President Bush's Iraq Plan

From Pamela:

Listening to President Bush speak tonight, I couldn't help but wonder where he is living... Pleasantville? The Truman Show? La-La Land?

He (or his speechwriter and advisors) seem to have missed the most salient point. The sectarian violence in Iraq isn't about Sunni and Shii. Iraqi Sunnis and Shiis have historically gotten along well. It's about politics. It's about who supported America's strong man, Saddam Hussein back when he was still our buddy. It's about who supports the current American sponsored government, and who doesn't. It's about who cooperated with American troops and who didn't. That is the fundamental, root source of the conflict -- not concerns about sectarian theological differences.

As long as the US is involved, the conflict will escalate. The reprisals against collaborators will grow ever more intense. The stakes for those who are in power (more or less) will become higher and higher, as the guarantee of disruption and wholesale rebellion grows with each passing day they are seen as sell outs to the US occupation.

And, yes, that's what most of the world perceives it as. Not a war. Not a humanitarian effort to bring freedom to Iraq. But an occupation aimed as ensuring the US and Israel have access to Iraq's oil.

The resistence (otherwise known as terrorists in Bush's lingo) perceives themselves as trying to oust an invading and occupying army. Stepping up the number of troops on police duty isn't going to solve that problem.

The longer we are there, the more intense the resistence will become.

President Bush did have one thing right. If we leave now, Iraq will descend into chaos. I'm pretty sure that is accurrate. What he didn't say, was that when we leave in a year, or two or ten, that chaos will no doubt be even worse, the attrocities even more horrific.

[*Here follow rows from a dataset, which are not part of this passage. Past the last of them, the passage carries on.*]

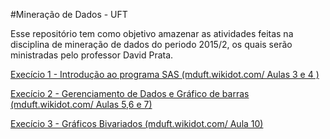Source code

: #Mineração de Dados - UFT

Esse repositório tem como objetivo amazenar as atividades feitas na disciplina de mineração de dados  do periodo 2015/2, os quais serão ministradas  pelo professor David Prata.

[Execício 1 - Introdução ao programa SAS (mduft.wikidot.com/ Aulas 3 e 4 )](https://github.com/thaylongs/mineracaodados/blob/master/exec1/exec1.md)

[Execício 2 - Gerenciamento de Dados e Gráfico de barras (mduft.wikidot.com/ Aulas 5,6 e 7) ](https://github.com/thaylongs/mineracaodados/blob/master/exec2/exec2.md)

[Execício 3 - Gráficos Bivariados (mduft.wikidot.com/ Aula   10)](https://github.com/thaylongs/mineracaodados/blob/master/exec3/exec3.md)
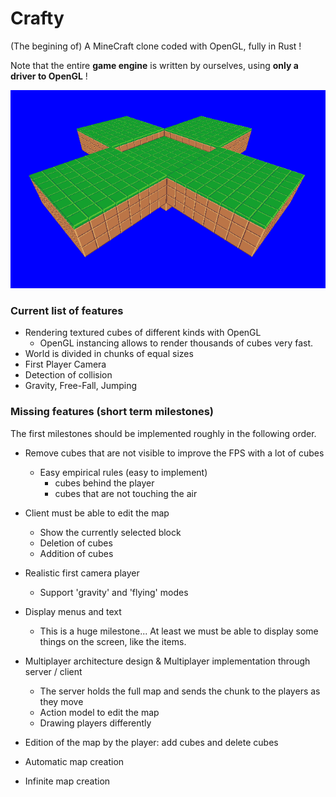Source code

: # Crafty

(The begining of) A MineCraft clone coded with OpenGL, fully in Rust !

Note that the entire **game engine** is written by ourselves, using **only a driver to OpenGL** !

![](demo/first_chunks.png)

### Current list of features

- Rendering textured cubes of different kinds with OpenGL
  - OpenGL instancing allows to render thousands of cubes very fast.
- World is divided in chunks of equal sizes
- First Player Camera
- Detection of collision
- Gravity, Free-Fall, Jumping

### Missing features (short term milestones)

The first milestones should be implemented roughly in the following order.

- Remove cubes that are not visible to improve the FPS with a lot of cubes
    - Easy empirical rules (easy to implement)
        - cubes behind the player
        - cubes that are not touching the air

- Client must be able to edit the map
    - Show the currently selected block
    - Deletion of cubes
    - Addition of cubes

- Realistic first camera player
    - Support 'gravity' and 'flying' modes

- Display menus and text
    - This is a huge milestone... At least we must be able to display some things on the screen, like the items.

- Multiplayer architecture design & Multiplayer implementation through server / client
    - The server holds the full map and sends the chunk to the players as they move
    - Action model to edit the map
    - Drawing players differently

- Edition of the map by the player: add cubes and delete cubes

- Automatic map creation

- Infinite map creation

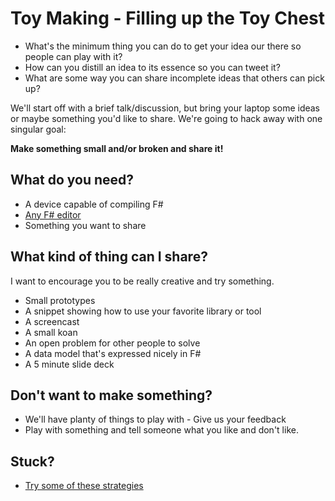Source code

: # Toy Making - Filling up the Toy Chest

* What's the minimum thing you can do to get your idea our there so people can play with it?
* How can you distill an idea to its essence so you can tweet it?
* What are some way you can share incomplete ideas that others can pick up?

We'll start off with a brief talk/discussion, but bring your laptop some ideas or maybe
something you'd like to share.  We're going to hack away with one singular goal:

**Make something small and/or broken and share it!**

## What do you need?

* A device capable of compiling F#
* [Any F# editor](tools.md)
* Something you want to share

## What kind of thing can I share?

I want to encourage you to be really creative and try something.

* Small prototypes
* A snippet showing how to use your favorite library or tool
* A screencast
* A small koan
* An open problem for other people to solve
* A data model that's expressed nicely in F#
* A 5 minute slide deck

## Don't want to make something?

* We'll have planty of things to play with - Give us your feedback
* Play with something and tell someone what you like and don't like.

## Stuck?

* [Try some of these strategies](oblique-strategies.md)
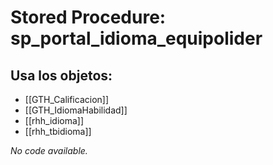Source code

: # Stored Procedure: sp_portal_idioma_equipolider

## Usa los objetos:
- [[GTH_Calificacion]]
- [[GTH_IdiomaHabilidad]]
- [[rhh_idioma]]
- [[rhh_tbidioma]]

*No code available.*
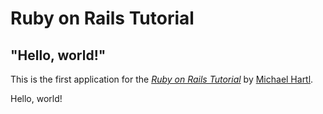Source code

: # Ruby on Rails Tutorial

## "Hello, world!"

This is the first application for the
[*Ruby on Rails Tutorial*](https://www.railstutorial.org)
by [Michael Hartl](https://www.michaelhartl.com).

Hello, world!
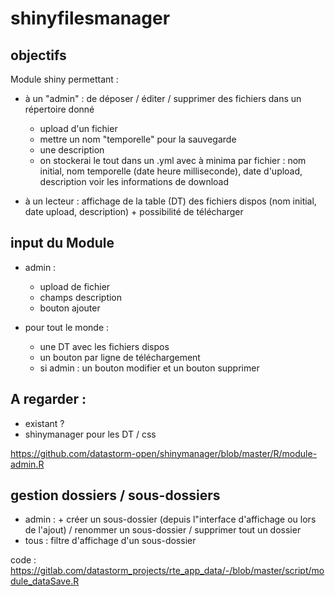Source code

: # shinyfilesmanager

## objectifs

Module shiny permettant : 

- à un "admin" : de déposer / éditer / supprimer des fichiers dans un répertoire donné
    + upload d'un fichier
    + mettre un nom "temporelle" pour la sauvegarde
    + une description
    + on stockerai le tout dans un .yml avec à minima par fichier : nom initial, nom temporelle (date heure milliseconde), date d'upload, description voir les informations de download

- à un lecteur : affichage de la table (DT) des fichiers dispos (nom initial, date upload, description) + possibilité de télécharger

## input du Module

- admin : 
    + upload de fichier
    + champs description
    + bouton ajouter

- pour tout le monde : 
    + une DT avec les fichiers dispos
    + un bouton par ligne de téléchargement
    + si admin : un bouton modifier et un bouton supprimer

## A regarder : 

- existant ?
- shinymanager pour les DT / css

https://github.com/datastorm-open/shinymanager/blob/master/R/module-admin.R

## gestion dossiers / sous-dossiers

- admin : 
        + créer un sous-dossier (depuis l"interface d'affichage ou lors de l'ajout) / renommer un sous-dossier / supprimer tout un dossier
- tous : filtre d'affichage d'un sous-dossier

code : https://gitlab.com/datastorm_projects/rte_app_data/-/blob/master/script/module_dataSave.R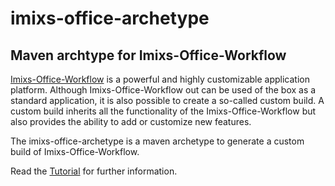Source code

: # imixs-office-archetype

## Maven archtype for Imixs-Office-Workflow

[Imixs-Office-Workflow](http://www.office-workflow.de) is a powerful and highly customizable application platform. Although Imixs-Office-Workflow out can be used of the box as a standard application, it is also possible to create a so-called custom build. A custom build inherits all the functionality of the Imixs-Office-Workflow but also provides the ability to add or customize new features. 

The imixs-office-archetype is a maven archetype to generate a custom build of Imixs-Office-Workflow. 

Read the [Tutorial](https://github.com/imixs/imixs-office-workflow/wiki/CustomBuild) for further information.

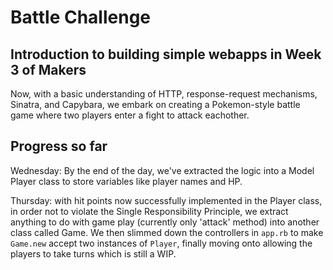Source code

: # Battle Challenge

## Introduction to building simple webapps in Week 3 of Makers

Now, with a basic understanding of HTTP, response-request mechanisms, Sinatra, and Capybara, we embark on creating a Pokemon-style battle game where two players enter a fight to attack eachother. 

## Progress so far

Wednesday: By the end of the day, we've extracted the logic into a Model Player class to store variables like player names and HP. 

Thursday: with hit points now successfully implemented in the Player class, in order not to violate the Single Responsibility Principle, we extract anything to do with game play (currently only 'attack' method) into another class called Game. We then slimmed down the controllers in `app.rb` to make `Game.new` accept two instances of `Player`, finally moving onto allowing the players to take turns which is still a WIP. 
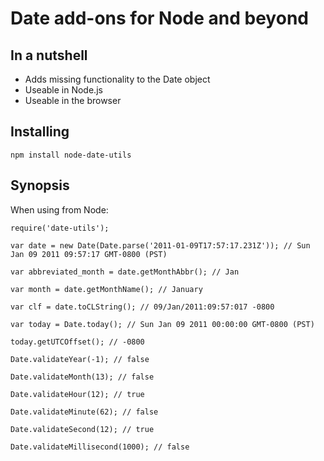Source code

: # Date add-ons for Node and beyond

## In a nutshell

- Adds missing functionality to the Date object
- Useable in Node.js
- Useable in the browser

## Installing
    npm install node-date-utils

## Synopsis

When using from Node:

    require('date-utils');
    
    var date = new Date(Date.parse('2011-01-09T17:57:17.231Z')); // Sun Jan 09 2011 09:57:17 GMT-0800 (PST)
    
    var abbreviated_month = date.getMonthAbbr(); // Jan
    
    var month = date.getMonthName(); // January
    
    var clf = date.toCLString(); // 09/Jan/2011:09:57:017 -0800
    
    var today = Date.today(); // Sun Jan 09 2011 00:00:00 GMT-0800 (PST)

    today.getUTCOffset(); // -0800
    
    Date.validateYear(-1); // false
    
    Date.validateMonth(13); // false
    
    Date.validateHour(12); // true
    
    Date.validateMinute(62); // false
    
    Date.validateSecond(12); // true
    
    Date.validateMillisecond(1000); // false
    
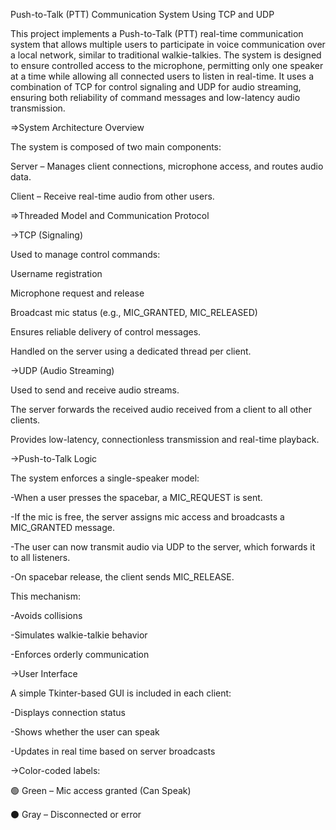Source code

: Push-to-Talk (PTT) Communication System Using TCP and UDP


This project implements a Push-to-Talk (PTT) real-time communication system that allows multiple users to participate in voice communication over a local network, similar to traditional walkie-talkies. The system is designed to ensure controlled access to the microphone, permitting only one speaker at a time while allowing all connected users to listen in real-time. It uses a combination of TCP for control signaling and UDP for audio streaming, ensuring both reliability of command messages and low-latency audio transmission.

=>System Architecture Overview

The system is composed of two main components: 

Server – Manages client connections, microphone access, and routes audio data.

Client – Receive real-time audio from other users.


=>Threaded Model and Communication Protocol

->TCP (Signaling)

Used to manage control commands:

Username registration

Microphone request and release

Broadcast mic status (e.g., MIC_GRANTED, MIC_RELEASED)

Ensures reliable delivery of control messages.

Handled on the server using a dedicated thread per client.

->UDP (Audio Streaming)

Used to send and receive audio streams.

The server forwards the received audio received from a client to all other clients.

Provides low-latency, connectionless transmission and real-time playback.

->Push-to-Talk Logic

The system enforces a single-speaker model:

-When a user presses the spacebar, a MIC_REQUEST is sent.

-If the mic is free, the server assigns mic access and broadcasts a MIC_GRANTED message.

-The user can now transmit audio via UDP to the server, which forwards it to all listeners.

-On spacebar release, the client sends MIC_RELEASE.

This mechanism:

-Avoids collisions

-Simulates walkie-talkie behavior

-Enforces orderly communication

->User Interface

A simple Tkinter-based GUI is included in each client:

-Displays connection status

-Shows whether the user can speak

-Updates in real time based on server broadcasts

->Color-coded labels:

🟢 Green – Mic access granted (Can Speak)

⚫ Gray – Disconnected or error
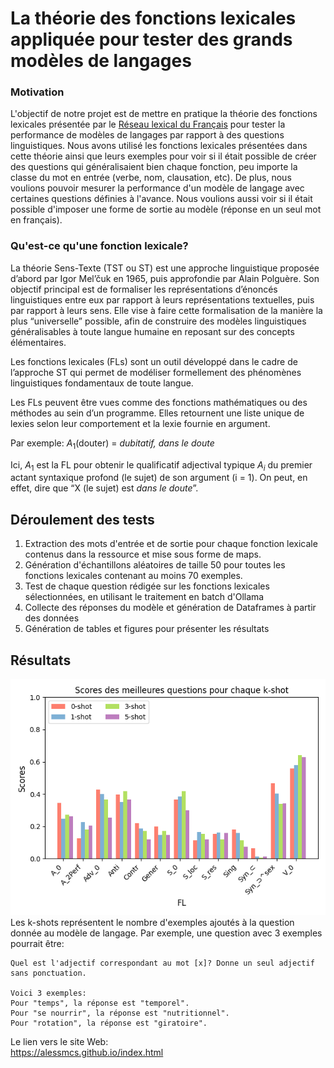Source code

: # La théorie des fonctions lexicales appliquée pour tester des grands modèles de langages

### Motivation
L'objectif de notre projet est de mettre en pratique la théorie des fonctions lexicales présentée par le [Réseau lexical du Français](https://www.ortolang.fr/market/lexicons/lexical-system-fr/v3.1) pour tester la performance de modèles de langages par rapport à des questions linguistiques. Nous avons utilisé les fonctions lexicales présentées dans cette théorie ainsi que leurs exemples pour voir si il était possible de créer des questions qui généralisaient bien chaque fonction, peu importe la classe du mot en entrée (verbe, nom, clausation, etc). De plus, nous voulions pouvoir mesurer la performance d'un modèle de langage avec certaines questions définies à l'avance. Nous voulions aussi voir si il était possible d'imposer une forme de sortie au modèle (réponse en un seul mot en français).


### Qu'est-ce qu'une fonction lexicale?
La théorie Sens-Texte (TST ou ST) est une approche linguistique proposée d’abord par Igor Mel’čuk en 1965, puis approfondie par Alain Polguère. Son objectif principal est de formaliser les représentations d’énoncés linguistiques entre eux par rapport à leurs représentations textuelles, puis par rapport à leurs sens. Elle vise à faire cette formalisation de la manière la plus “universelle” possible, afin de construire des modèles linguistiques généralisables à toute langue humaine en reposant sur des concepts élémentaires. 

Les fonctions lexicales (FLs) sont un outil développé dans le cadre de l’approche ST qui permet de modéliser formellement des phénomènes linguistiques fondamentaux de toute langue. 

Les FLs peuvent être vues comme des fonctions mathématiques ou des méthodes au sein d’un programme. Elles retournent une liste unique de lexies selon leur comportement et la lexie fournie en argument. 

Par exemple:
$A_1$(douter) = *dubitatif, dans le doute*


Ici, $A_1$ est la FL pour obtenir le qualificatif adjectival typique $A_i$ du premier actant syntaxique profond (le sujet) de son argument (i = 1). On peut, en effet, dire que “X (le sujet) est *dans le doute*”. 

## Déroulement des tests
1. Extraction des mots d'entrée et de sortie pour chaque fonction lexicale contenus dans la ressource et mise sous forme de maps.
2. Génération d'échantillons aléatoires de taille 50 pour toutes les fonctions lexicales contenant au moins 70 exemples.
3. Test de chaque question rédigée sur les fonctions lexicales sélectionnées, en utilisant le traitement en batch d'Ollama
4. Collecte des réponses du modèle et génération de Dataframes à partir des données
5. Génération de tables et figures pour présenter les résultats


## Résultats
![alt text](llm_testing/results/bestQuestionAllKs.png)
Les k-shots représentent le nombre d'exemples ajoutés à la question donnée au modèle de langage. Par exemple, une question avec 3 exemples pourrait être: 

    Quel est l'adjectif correspondant au mot [x]? Donne un seul adjectif sans ponctuation. 
    
    Voici 3 exemples: 
    Pour "temps", la réponse est "temporel". 
    Pour "se nourrir", la réponse est "nutritionnel".
    Pour "rotation", la réponse est "giratoire".


Le lien vers le site Web:   
https://alessmcs.github.io/index.html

I don't see any hope of the US and the new Iraqi government transforming Iraq into some fairy tale democracy like Bush spoke of. That has to be done by the Iraqis, not imposed by the army of another country. The longer we are there, the longer it will take for Iraqi to achieve those dreams after we leave.


tcamps said...

If it's not about Sunni and Shiite, why was that shrine destroyed?

Pamela K Taylor said...

Who supported whom and who continues to support whom falls largely along sunni/shii lines, much as the political parties in Lebanon are divided along religious lines (Druze, Christian, Muslim, etc).

The shrine was destroyed as potent symbol of Shiites, not as a religious symbol. It was retaliation againt the political actions of those who attended the shrine, not a sectarian move based upon hatred of the Shiite sect of Islam.

Blaming the violence on sectarian issues is laying the blame at the wrong doorstep. It's not hatred of sunnis and shiis that's at the bottom of the violence in Iraq, it's hatred of collaborators, invading armies, and the hope that a different group could control Iraq if the US got rid of Saddam.